A preocupação foi colocada aos deputados da 6ª Comissão da Assembleia Nacional que visitaram o Ministério da Educação para aferir, in loco, o seu funcionamento, dificuldades e apontar soluções para o sector da educação

POR: Iracelma Kaliengue

A ministra da Educação, Maria Cândida Teixeira, admitiu, ontem, em Luanda, que a fatia do Orçamento Geral do Estado (OGE) 2018 atribuída ao sector não satisfaz todas as preocupações, mas acredita que as questões mais urgentes serão resolvidas paulatinamente. Segundo a ministra que narrava a situação do sector aos deputados da 6ª Comissão, o Governo e os parceiros sociais deverão encontrar mecanismos para se pôr fim ao fenómeno das crianças fora do sistema de ensino, cujos números aumentam todos os anos. Maria Cândida Teixeira mostrou- se preocupada com o número de escolas inacabadas por falta de verbas, e declarou que sob a orientação do Presidente da República estão a ser feitos levantamentos sobre escolas inacabadas e que não constam no sistema, com vista solucionar o problema.

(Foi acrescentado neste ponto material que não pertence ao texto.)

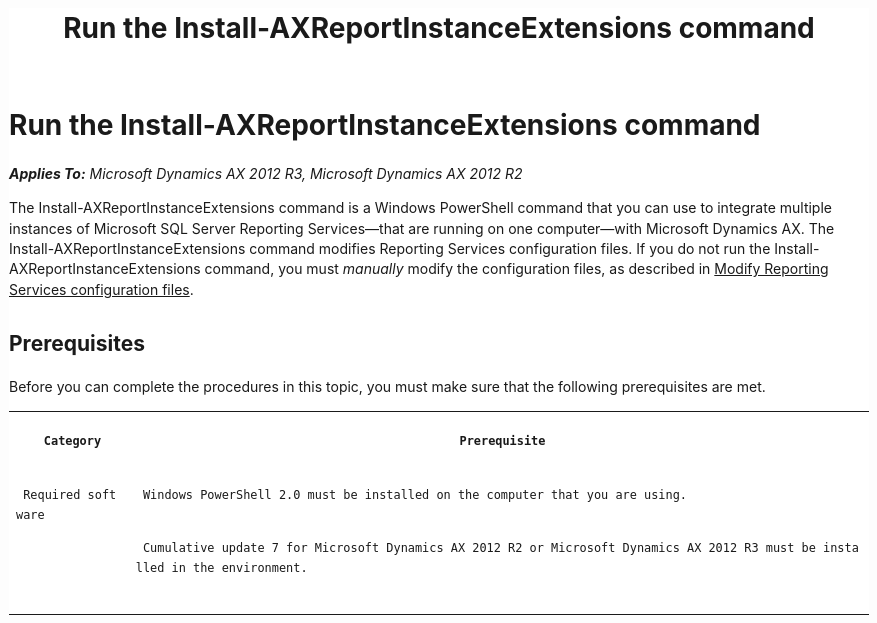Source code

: ﻿---
title: Run the Install-AXReportInstanceExtensions command
TOCTitle: Run the Install-AXReportInstanceExtensions command
ms:assetid: 8d7114ff-43d6-4661-906c-5434837bfb64
ms:mtpsurl: https://technet.microsoft.com/en-us/library/Dn527682(v=AX.60)
ms:contentKeyID: 59626214
ms.date: 06/03/2014
mtps_version: v=AX.60
dev_langs:
- powershell
---

# Run the Install-AXReportInstanceExtensions command 


_**Applies To:** Microsoft Dynamics AX 2012 R3, Microsoft Dynamics AX 2012 R2_

The Install-AXReportInstanceExtensions command is a Windows PowerShell command that you can use to integrate multiple instances of Microsoft SQL Server Reporting Services—that are running on one computer—with Microsoft Dynamics AX. The Install-AXReportInstanceExtensions command modifies Reporting Services configuration files. If you do not run the Install-AXReportInstanceExtensions command, you must *manually* modify the configuration files, as described in [Modify Reporting Services configuration files](modify-reporting-services-configuration-files.md).

## Prerequisites

Before you can complete the procedures in this topic, you must make sure that the following prerequisites are met.

<table xmlns="http://www.w3.org/1999/xhtml">
  <tr>
    <th> <p>
   
	 Category
  </p> </th>
    <th> <p>
   
	 Prerequisite
  </p> </th>
  </tr>
  <tr>
    <td rowspan="2"> <p>
   
	 Required software
  </p> </td>
    <td> <p>
   
	 Windows PowerShell 2.0 must be installed on the computer that you are using.
  </p> </td>
  </tr>
  <tr>
    <td> <p>
   
	 Cumulative update 7 for Microsoft Dynamics AX 2012 R2 or Microsoft Dynamics AX 2012 R3 must be installed in the environment.
  </p> </td>
  </tr>
  <tr>
    <td rowspan="2"> <p>
   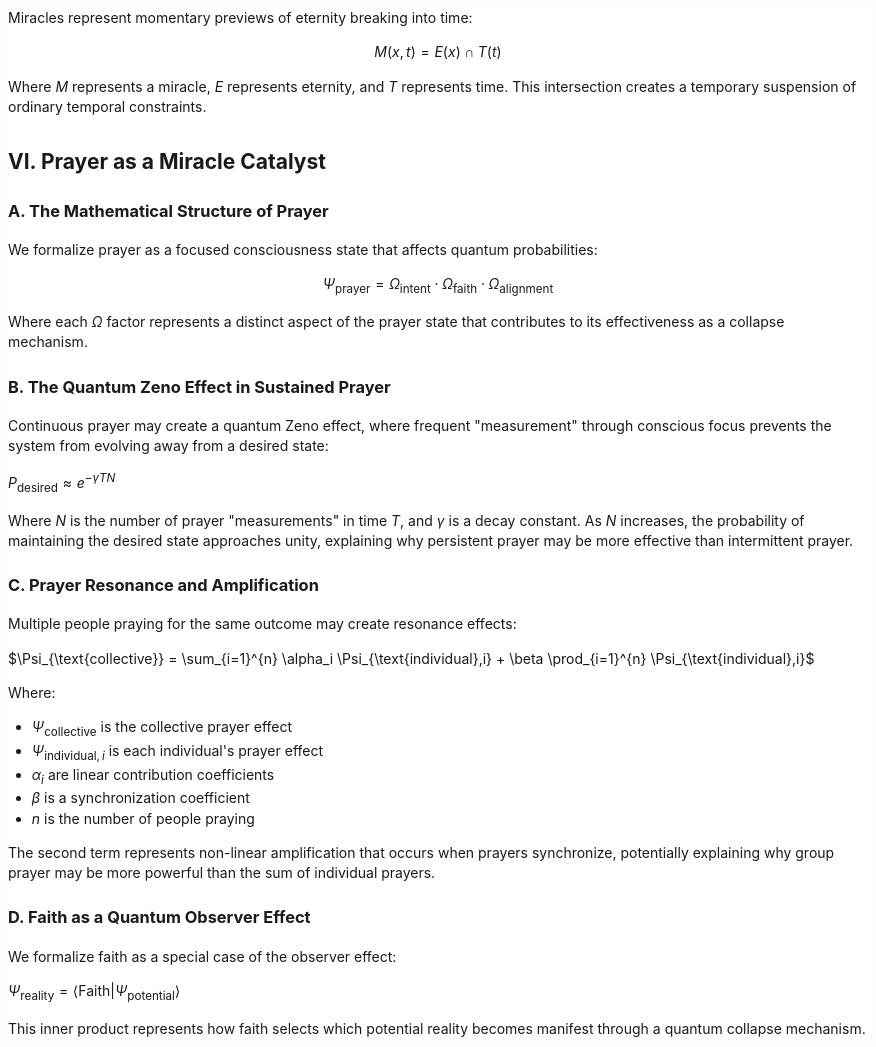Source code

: Miracles represent momentary previews of eternity breaking into time:   
   
$$M(x,t) = E(x) \cap T(t)$$   
   
Where $M$ represents a miracle, $E$ represents eternity, and $T$ represents time. This intersection creates a temporary suspension of ordinary temporal constraints.   
   
## VI. Prayer as a Miracle Catalyst   
   
### A. The Mathematical Structure of Prayer   
   
We formalize prayer as a focused consciousness state that affects quantum probabilities:   
   
$$\Psi_{\text{prayer}} = \Omega_{\text{intent}} \cdot \Omega_{\text{faith}} \cdot \Omega_{\text{alignment}}$$   
   
Where each $\Omega$ factor represents a distinct aspect of the prayer state that contributes to its effectiveness as a collapse mechanism.   
   
### B. The Quantum Zeno Effect in Sustained Prayer   
   
Continuous prayer may create a quantum Zeno effect, where frequent "measurement" through conscious focus prevents the system from evolving away from a desired state:   
   
$P_{\text{desired}} \approx e^{-\gamma T N}$   
   
Where $N$ is the number of prayer "measurements" in time $T$, and $\gamma$ is a decay constant. As $N$ increases, the probability of maintaining the desired state approaches unity, explaining why persistent prayer may be more effective than intermittent prayer.   
   
### C. Prayer Resonance and Amplification   
   
Multiple people praying for the same outcome may create resonance effects:   
   
$\Psi_{\text{collective}} = \sum_{i=1}^{n} \alpha_i \Psi_{\text{individual},i} + \beta \prod_{i=1}^{n} \Psi_{\text{individual},i}$   
   
Where:   
   
- $\Psi_{\text{collective}}$ is the collective prayer effect   
- $\Psi_{\text{individual},i}$ is each individual's prayer effect   
- $\alpha_i$ are linear contribution coefficients   
- $\beta$ is a synchronization coefficient   
- $n$ is the number of people praying   
   
The second term represents non-linear amplification that occurs when prayers synchronize, potentially explaining why group prayer may be more powerful than the sum of individual prayers.   
   
### D. Faith as a Quantum Observer Effect   
   
We formalize faith as a special case of the observer effect:   
   
$\Psi_{\text{reality}} = \langle \text{Faith} | \Psi_{\text{potential}} \rangle$   
   
This inner product represents how faith selects which potential reality becomes manifest through a quantum collapse mechanism.   
   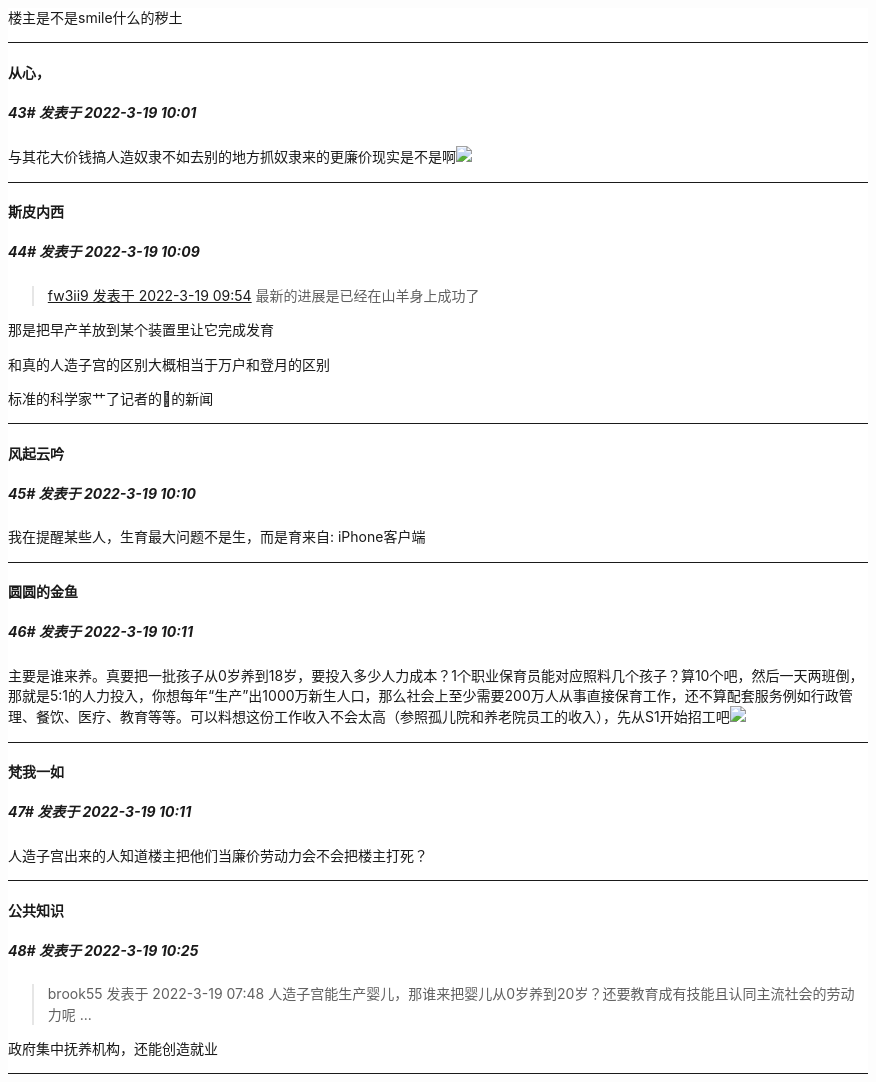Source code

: 楼主是不是smile什么的秽土

*****

####  从心，  
##### 43#       发表于 2022-3-19 10:01

与其花大价钱搞人造奴隶不如去别的地方抓奴隶来的更廉价现实是不是啊<img src="https://static.saraba1st.com/image/smiley/face2017/066.png" referrerpolicy="no-referrer">

*****

####  斯皮内西  
##### 44#       发表于 2022-3-19 10:09

<blockquote><a href="httphttps://bbs.saraba1st.com/2b/forum.php?mod=redirect&amp;goto=findpost&amp;pid=55101664&amp;ptid=2058746" target="_blank">fw3ii9 发表于 2022-3-19 09:54</a>
最新的进展是已经在山羊身上成功了</blockquote>
那是把早产羊放到某个装置里让它完成发育

和真的人造子宫的区别大概相当于万户和登月的区别

标准的科学家艹了记者的🐎的新闻

*****

####  风起云吟  
##### 45#       发表于 2022-3-19 10:10

我在提醒某些人，生育最大问题不是生，而是育来自: iPhone客户端

*****

####  圆圆的金鱼  
##### 46#       发表于 2022-3-19 10:11

主要是谁来养。真要把一批孩子从0岁养到18岁，要投入多少人力成本？1个职业保育员能对应照料几个孩子？算10个吧，然后一天两班倒，那就是5:1的人力投入，你想每年“生产”出1000万新生人口，那么社会上至少需要200万人从事直接保育工作，还不算配套服务例如行政管理、餐饮、医疗、教育等等。可以料想这份工作收入不会太高（参照孤儿院和养老院员工的收入），先从S1开始招工吧<img src="https://static.saraba1st.com/image/smiley/face2017/037.png" referrerpolicy="no-referrer">

*****

####  梵我一如  
##### 47#       发表于 2022-3-19 10:11

人造子宫出来的人知道楼主把他们当廉价劳动力会不会把楼主打死？

*****

####  公共知识  
##### 48#       发表于 2022-3-19 10:25

<blockquote>brook55 发表于 2022-3-19 07:48
人造子宫能生产婴儿，那谁来把婴儿从0岁养到20岁？还要教育成有技能且认同主流社会的劳动力呢 ...</blockquote>
政府集中抚养机构，还能创造就业

*****
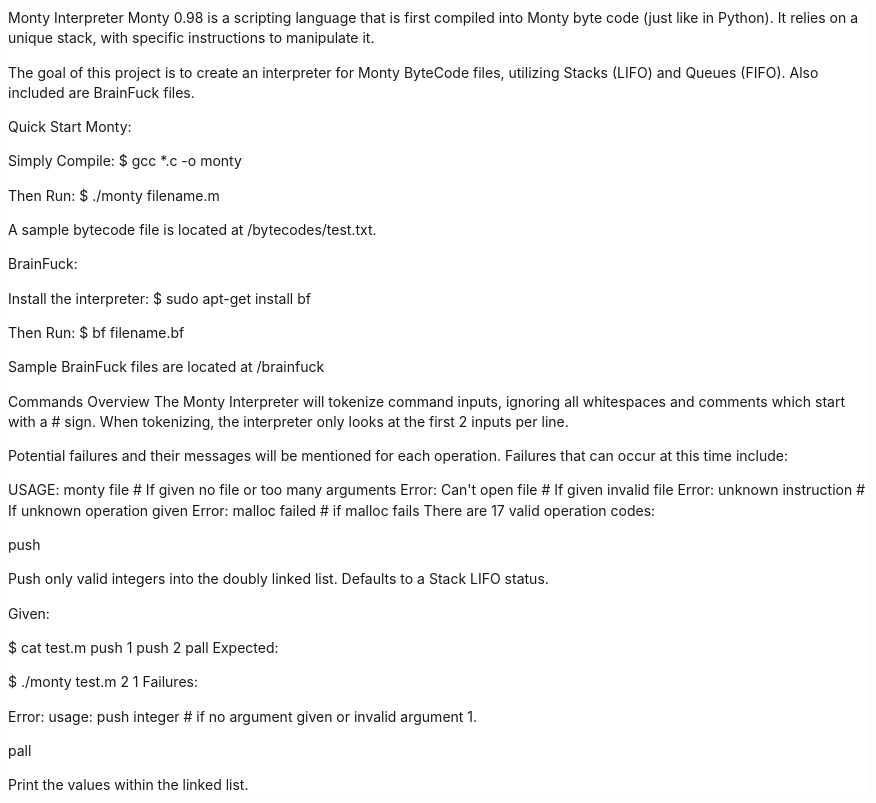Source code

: Monty Interpreter
Monty 0.98 is a scripting language that is first compiled into Monty byte code (just like in Python). It relies on a unique stack, with specific instructions to manipulate it.

The goal of this project is to create an interpreter for Monty ByteCode files, utilizing Stacks (LIFO) and Queues (FIFO). Also included are BrainFuck files.

Quick Start
Monty:

Simply Compile: $ gcc *.c -o monty

Then Run: $ ./monty filename.m

A sample bytecode file is located at /bytecodes/test.txt.

BrainFuck:

Install the interpreter: $ sudo apt-get install bf

Then Run: $ bf filename.bf

Sample BrainFuck files are located at /brainfuck

Commands Overview
The Monty Interpreter will tokenize command inputs, ignoring all whitespaces and comments which start with a # sign. When tokenizing, the interpreter only looks at the first 2 inputs per line.

Potential failures and their messages will be mentioned for each operation. Failures that can occur at this time include:

USAGE: monty file # If given no file or too many arguments
Error: Can't open file # If given invalid file
Error: unknown instruction # If unknown operation given
Error: malloc failed # if malloc fails
There are 17 valid operation codes:

push

Push only valid integers into the doubly linked list. Defaults to a Stack LIFO status.

Given:

$ cat test.m
push 1
push 2
pall
Expected:

$ ./monty test.m
2
1
Failures:

Error: usage: push integer # if no argument given or invalid argument
1.

pall

Print the values within the linked list.
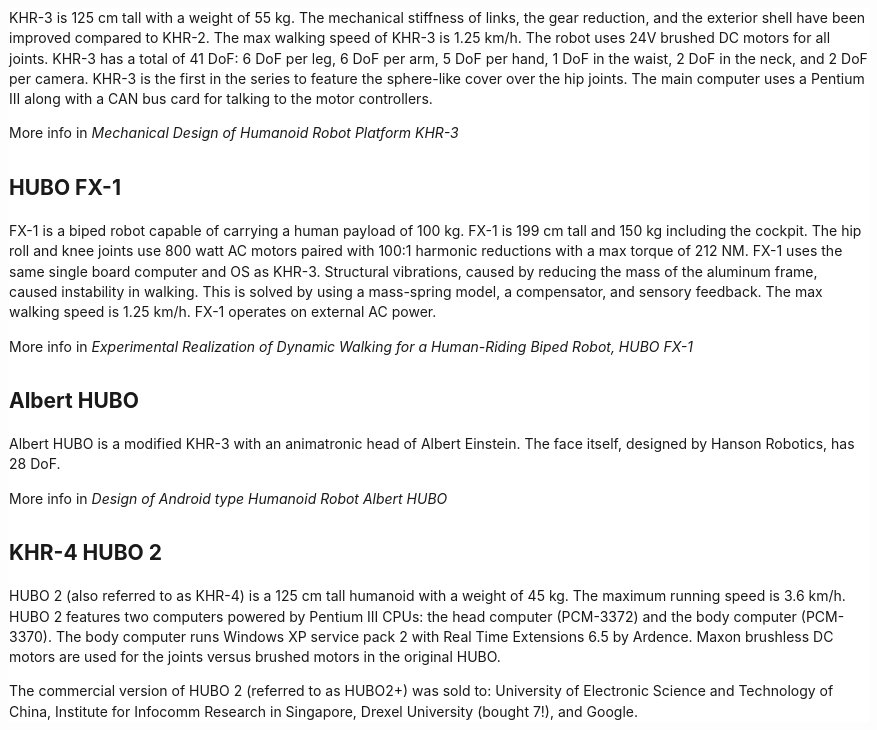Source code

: KHR-3 is 125 cm tall with a weight of 55 kg. The mechanical stiffness of links, the gear reduction, and the exterior shell have been improved compared to KHR-2. The max walking speed of KHR-3 is 1.25 km/h. The robot uses 24V brushed DC motors for all joints. KHR-3 has a total of 41 DoF: 6 DoF per leg, 6 DoF per arm, 5 DoF per hand, 1 DoF in the waist, 2 DoF in the neck, and 2 DoF per camera. KHR-3 is the first in the series to feature the sphere-like cover over the hip joints. The main computer uses a Pentium III along with a CAN bus card for talking to the motor controllers.

More info in _Mechanical Design of Humanoid Robot Platform KHR-3_


## HUBO FX-1 ##

<iframe width="560" height="315" src="https://www.youtube.com/embed/SagfRj4jjRc" title="YouTube video player" frameborder="0" allow="accelerometer; autoplay; clipboard-write; encrypted-media; gyroscope; picture-in-picture" allowfullscreen></iframe>

FX-1 is a biped robot capable of carrying a human payload of 100 kg. FX-1 is 199 cm tall and 150 kg including the cockpit. The hip roll and knee joints use 800 watt AC motors paired with 100:1 harmonic reductions with a max torque of 212 NM. FX-1 uses the same single board computer and OS as KHR-3. Structural vibrations, caused by reducing the mass of the aluminum frame, caused instability in walking. This is solved by using a mass-spring model, a compensator, and sensory feedback. The max walking speed is 1.25 km/h. FX-1 operates on external AC power.

More info in _Experimental Realization of Dynamic Walking for a Human-Riding Biped Robot, HUBO FX-1_


## Albert HUBO ##

<iframe width="560" height="315" src="https://www.youtube.com/embed/tF-ZnvxStrQ" title="YouTube video player" frameborder="0" allow="accelerometer; autoplay; clipboard-write; encrypted-media; gyroscope; picture-in-picture" allowfullscreen></iframe>

Albert HUBO is a modified KHR-3 with an animatronic head of Albert Einstein. The face itself, designed by Hanson Robotics, has 28 DoF.

More info in _Design of Android type Humanoid Robot Albert HUBO_


## KHR-4 HUBO 2 ##

<iframe width="560" height="315" src="https://www.youtube.com/embed/Q8jSJv6_CVQ" title="YouTube video player" frameborder="0" allow="accelerometer; autoplay; clipboard-write; encrypted-media; gyroscope; picture-in-picture" allowfullscreen></iframe>

HUBO 2 (also referred to as KHR-4) is a 125 cm tall humanoid with a weight of 45 kg. The maximum running speed is 3.6 km/h. HUBO 2 features two computers powered by Pentium III CPUs: the head computer (PCM-3372) and the body computer (PCM-3370). The body computer runs Windows XP service pack 2 with Real Time Extensions 6.5 by Ardence. Maxon brushless DC motors are used for the joints versus brushed motors in the original HUBO. 

The commercial version of HUBO 2 (referred to as HUBO2+) was sold to: University of Electronic Science and Technology of China, Institute for Infocomm Research in Singapore, Drexel University (bought 7!), and Google.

Apontou que existem no país escolas a serem construídas cujas obras estão paralisadas há mais de cinco anos. Recordou que a conclusão das referidas infra-estruturas no sector de educação contribuirá para a inserção de mais alunos no sistema de ensino, tendo em conta que cerca de 80 mil encontram-se fora do sistema no presente ano lectivo. Sobre o diploma da carreia de agentes da educação recentemente aprovado, a ministra disse que se pretende com o mesmo ajustar as carreiras e categorias à nova estrutura dos subsistemas de Ensino Geral, do Ensino Técnico-Profissional, de Educação de Adultos,do Ensino Secundário Pedagógico e das diferenciadas modalidades de educação. O sector pretende, assim, melhorar o perfil de cada categoria e os requisitos de provimento.

Já o vice-presidente da 6ª Comissão, Pereira Alfredo, no final do encontro, disse que as dificuldades apresentadas são conjunturais, tendo na ocasião afirmado que foi possível sentir o engajamento do Ministério dentro daquilo que são as verbas disponibilizadas para o sector. Afirmou que saiu da reunião com propostas satisfatórias sobre os grandes objectivos nacionais apresentados pela ministra da Educação no sentido de melhorar o sector. Garantiu que enquanto Parlamento, trabalhará para a criação de condições de apoio para que haja mais envolvimento de todas as forças vivas que concorrem para a melhoria do sistema da educação. “Vamos continuar a apelar aos parceiros sociais de formas a encontrarem soluções devidas, no sentido de revertermos o actual quadro caracterizado pela existência de um grande número de crianças que estão ainda fora do sistema de ensino e fundamentalmente garantir qualidade em todo o sistema, quer seja público ou privado”, sublinhou.

O encontro serviu para, de forma geral, apurar a situação actual do Ministério a nível nacional. Os deputados colocaram questões relacionadas às infra-estruturas inacabadas em todo o país, sobre o plano de execução e desenvolvimento do programa da reforma educativa e o de desenvolvimento da educação. À ministra, os deputados solicitaram uma explicação detalhada sobre o concurso público para a contratação de pelo menos 20 mil professores. E ainda quiseram saber, ao pormenor, o nível de preparação do Estatuto da Carreia docente do professor não universitário.